"Keeping the vein of that analogy though Fubar, lice-picking and sex are ways that primates bond. They don't do those things with strangers from another primate group.

Hugging and sex are ways humans bond."

Well that's my point. At some point humans decided that lice-picking wasn't bonding, but was utilitarian, and so it was acceptable just to pay someone to do it for you.

In many other primate communities, animals are promiscuous, and sexually active couples or groups don't always bond for life.

Lest we get in to an argument that 'humans aren't animals' my point is just that if sex is so shameful and prostitution so dirty, why is it 'the oldest profession'? In my mind, sex isn't shameful, nor is promiscuity.

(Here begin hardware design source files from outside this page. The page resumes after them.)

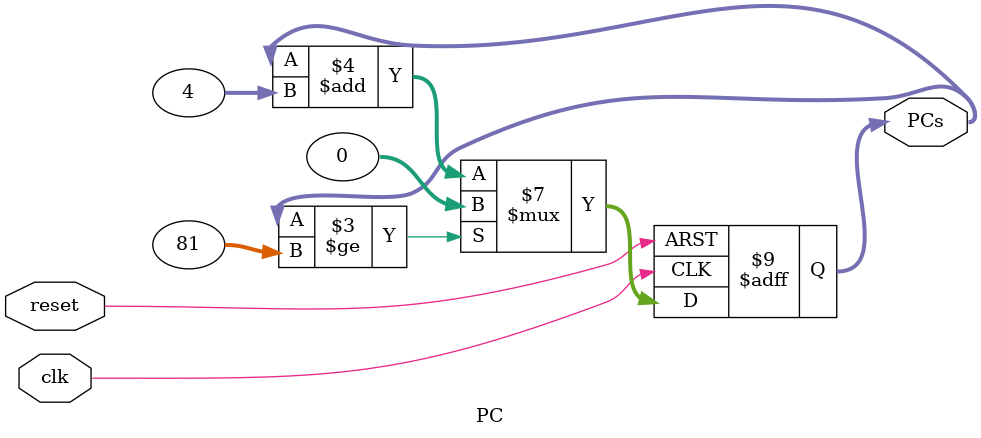
<source format=v>
module PC(input clk,reset, output reg [31:0] PCs =32'b0);

always @(posedge clk or posedge reset) begin
    if (reset == 1) 
        PCs<=32'b0; //Resetting PC 
    else
        if (PCs>=81)
            PCs<=32'b0; //Resetting PC, If the PC is higher than locations in instruction memory 
        else
            PCs<=PCs+4; //Increment PC by 4
    end
    
endmodule

</source>
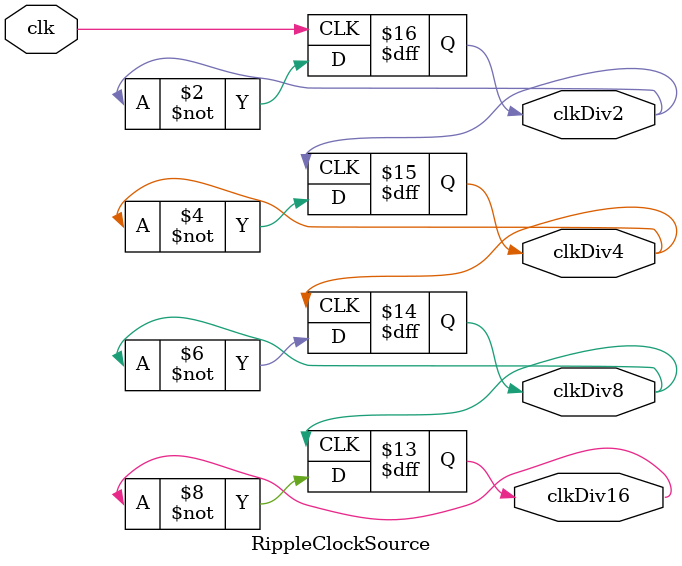
<source format=v>

module RippleClockSource (
    output reg clkDiv2  = 0,
    output reg clkDiv4  = 0,
    output reg clkDiv8  = 0,
    output reg clkDiv16 = 0,

    input wire clk
);

    always @( posedge clk )
        clkDiv2 <= ~clkDiv2;

    always @( posedge clkDiv2 )
        clkDiv4 <= ~clkDiv4;

    always @( posedge clkDiv4 )
        clkDiv8 <= ~clkDiv8;

    always @( posedge clkDiv8 )
        clkDiv16 <= ~clkDiv16;

endmodule // module RippleClockSource

</source>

It may be socially unacceptable, but I think that's for cultural reasons, not for inherent behavioural reasons.

There are plenty of taboos that are now acceptable and offered as a service/commodity:

Organ donations - technically it's illegal, but a black market does exist for human body parts.
Surrogacy - some women are happy enough to pay for another woman to carry their child to term
Wet nurses - allowing another woman to breastfeed your baby isn't considered gross by everyone
Counselling - opening up to a therapist and telling her/him your deepest most shameful secrests isn't, oddly, shameful to most people

Some cultures would regard the above as shameful, but other cultures find them acceptable. I think sex is no different - the associated shame is created by social values and little else.